### [ACTIVITY]
Without pictures, retype the following entries exactly.

### [PROVIDED INFORMATION]
"""
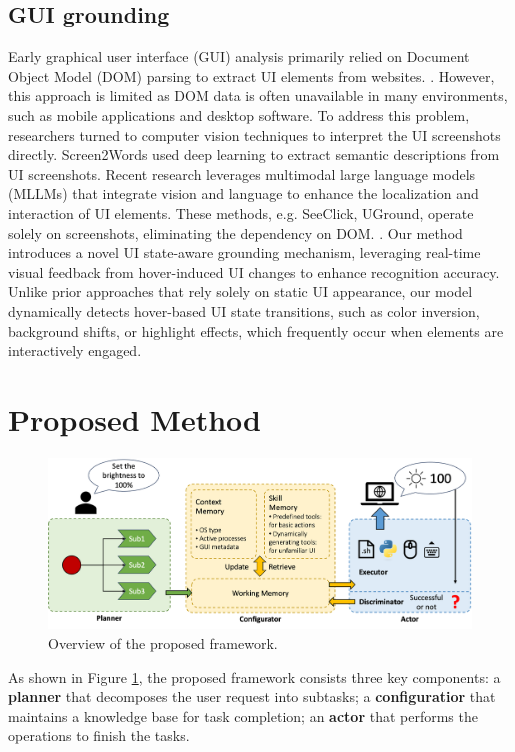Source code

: \documentclass[11pt,letterpaper]{article}
\begin{document}
\subsection{GUI grounding}
Early graphical user interface (GUI) analysis primarily relied on Document Object Model (DOM) parsing to extract UI elements from websites. \cite{shi2017world}. 
However, this approach is limited as DOM data is often unavailable in many environments, such as mobile applications and desktop software. To address this problem, researchers turned to computer vision techniques to interpret the UI screenshots directly. Screen2Words used deep learning to extract semantic descriptions from UI screenshots. \cite{wang2021screen2words}
Recent research leverages multimodal large language models (MLLMs) that integrate vision and language to enhance the localization and interaction of UI elements. These methods, e.g. SeeClick, UGround, operate solely on screenshots, eliminating the dependency on DOM. \cite{cheng2024seeclick}\cite{gou2024navigating}.
Our method introduces a novel UI state-aware grounding mechanism, leveraging real-time visual feedback from hover-induced UI changes to enhance recognition accuracy. Unlike prior approaches that rely solely on static UI appearance, our model dynamically detects hover-based UI state transitions, such as color inversion, background shifts, or highlight effects, which frequently occur when elements are interactively engaged. 

\section{Proposed Method}
%
\begin{figure}
    \centering
    \includegraphics[width=0.8\linewidth]{framework.png}
    \vspace{-0.50cm}
    \caption{Overview of the proposed framework. }
    \vspace{-0.50cm}
    \label{fig:framework}
\end{figure}
%
As shown in Figure \ref{fig:framework}, the proposed framework consists three key components: 
%
a \textbf{planner} that decomposes the user request into subtasks; 
%
a \textbf{configuratior} that maintains a knowledge base for task completion; 
%
an \textbf{actor} that performs the operations to finish the tasks.
%
\end{document}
"""
### [OUTPUT OF THE TASK]
Source code

: \documentclass[11pt,letterpaper]{article}
\begin{document}
\subsection{GUI grounding}
Early graphical user interface (GUI) analysis primarily relied on Document Object Model (DOM) parsing to extract UI elements from websites. \cite{shi2017world}. 
However, this approach is limited as DOM data is often unavailable in many environments, such as mobile applications and desktop software. To address this problem, researchers turned to computer vision techniques to interpret the UI screenshots directly. Screen2Words used deep learning to extract semantic descriptions from UI screenshots. \cite{wang2021screen2words}
Recent research leverages multimodal large language models (MLLMs) that integrate vision and language to enhance the localization and interaction of UI elements. These methods, e.g. SeeClick, UGround, operate solely on screenshots, eliminating the dependency on DOM. \cite{cheng2024seeclick}\cite{gou2024navigating}.
Our method introduces a novel UI state-aware grounding mechanism, leveraging real-time visual feedback from hover-induced UI changes to enhance recognition accuracy. Unlike prior approaches that rely solely on static UI appearance, our model dynamically detects hover-based UI state transitions, such as color inversion, background shifts, or highlight effects, which frequently occur when elements are interactively engaged. 

\section{Proposed Method}
%
\begin{figure}
    \centering
    \includegraphics[width=0.8\linewidth]{framework.png}
    \vspace{-0.50cm}
    \caption{Overview of the proposed framework. }
    \vspace{-0.50cm}
    \label{fig:framework}
\end{figure}
%
As shown in Figure \ref{fig:framework}, the proposed framework consists three key components: 
%
a \textbf{planner} that decomposes the user request into subtasks; 
%
a \textbf{configuratior} that maintains a knowledge base for task completion; 
%
an \textbf{actor} that performs the operations to finish the tasks.
%
\end{document}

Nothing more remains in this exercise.